◆ SOURCE EXTRACT:
++++++++++++++++++++

We, vulnerability-lab, got acknowledged by PayPal for finding more than 70 vulnerabilities in PayPal services. We found different types, such as Blind and non-Blind SQL Injections, server and client side cross-site scripting vulnerabilities, Mail Encoding Web Vulnerabilities, Auth Bypass Vulnerabilities, and more.

 

We were actually in the top ten security researchers of the wall of fame. After explaining our contribution toPayPal, in this section, I will explain our methodology of hunting vulnerabilities. We usually work on teams and we divide the work up by the different services. For example, I work on a service that is hosted on a subdomain called test.paypal.com. We always do our testing manually.

 

We use Firefox as our browser for hacking. We use some add-ons to help us in gathering information about the server and ease the manual testing.Some of the tools are Tamper data, Burp suite, live HTTP headers, cookies manager+, hack-bar and firebug.

++++++++++++++++++++

◆ SUPPLIED DATA:
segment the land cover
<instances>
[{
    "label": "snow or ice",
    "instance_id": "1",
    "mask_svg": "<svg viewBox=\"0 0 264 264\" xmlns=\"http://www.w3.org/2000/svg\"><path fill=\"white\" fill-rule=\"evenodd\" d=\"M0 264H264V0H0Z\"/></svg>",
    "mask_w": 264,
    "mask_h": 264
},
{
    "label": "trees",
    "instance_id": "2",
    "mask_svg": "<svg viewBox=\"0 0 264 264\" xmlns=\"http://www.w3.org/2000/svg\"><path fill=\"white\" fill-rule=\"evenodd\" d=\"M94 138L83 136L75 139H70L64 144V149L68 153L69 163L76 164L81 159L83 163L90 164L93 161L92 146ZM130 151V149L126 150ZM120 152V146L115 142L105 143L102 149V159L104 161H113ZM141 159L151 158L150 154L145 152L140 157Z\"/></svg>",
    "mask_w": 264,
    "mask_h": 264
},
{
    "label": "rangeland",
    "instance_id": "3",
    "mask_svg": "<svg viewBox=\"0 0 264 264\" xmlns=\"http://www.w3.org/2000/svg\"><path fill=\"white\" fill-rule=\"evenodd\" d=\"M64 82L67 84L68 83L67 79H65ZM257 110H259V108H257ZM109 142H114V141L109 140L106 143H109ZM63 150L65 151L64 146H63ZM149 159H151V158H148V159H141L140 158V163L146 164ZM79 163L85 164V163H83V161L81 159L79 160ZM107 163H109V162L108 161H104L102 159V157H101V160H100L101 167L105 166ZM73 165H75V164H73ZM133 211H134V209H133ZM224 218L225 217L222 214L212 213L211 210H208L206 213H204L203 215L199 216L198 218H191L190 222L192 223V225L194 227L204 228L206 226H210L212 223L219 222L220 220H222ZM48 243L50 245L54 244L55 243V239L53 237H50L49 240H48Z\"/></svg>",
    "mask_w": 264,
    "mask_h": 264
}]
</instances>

++++++++++++++++++++

◆ YOUR TASKS:
1 > Echo the PayPal bug-hunting text between "We use Firefox" and "hack-bar and firebug.", inclusive.
2 > Can you locate every line of the records that contains the string "label" and copy each one?
The PayPal bug-hunting text and the records are unrelated to each other.

◆ EXPECTED RESPONSES:
1 >
We use Firefox as our browser for hacking. We use some add-ons to help us in gathering information about the server and ease the manual testing.Some of the tools are Tamper data, Burp suite, live HTTP headers, cookies manager+, hack-bar and firebug.

2 >
    "label": "snow or ice",
    "label": "trees",
    "label": "rangeland",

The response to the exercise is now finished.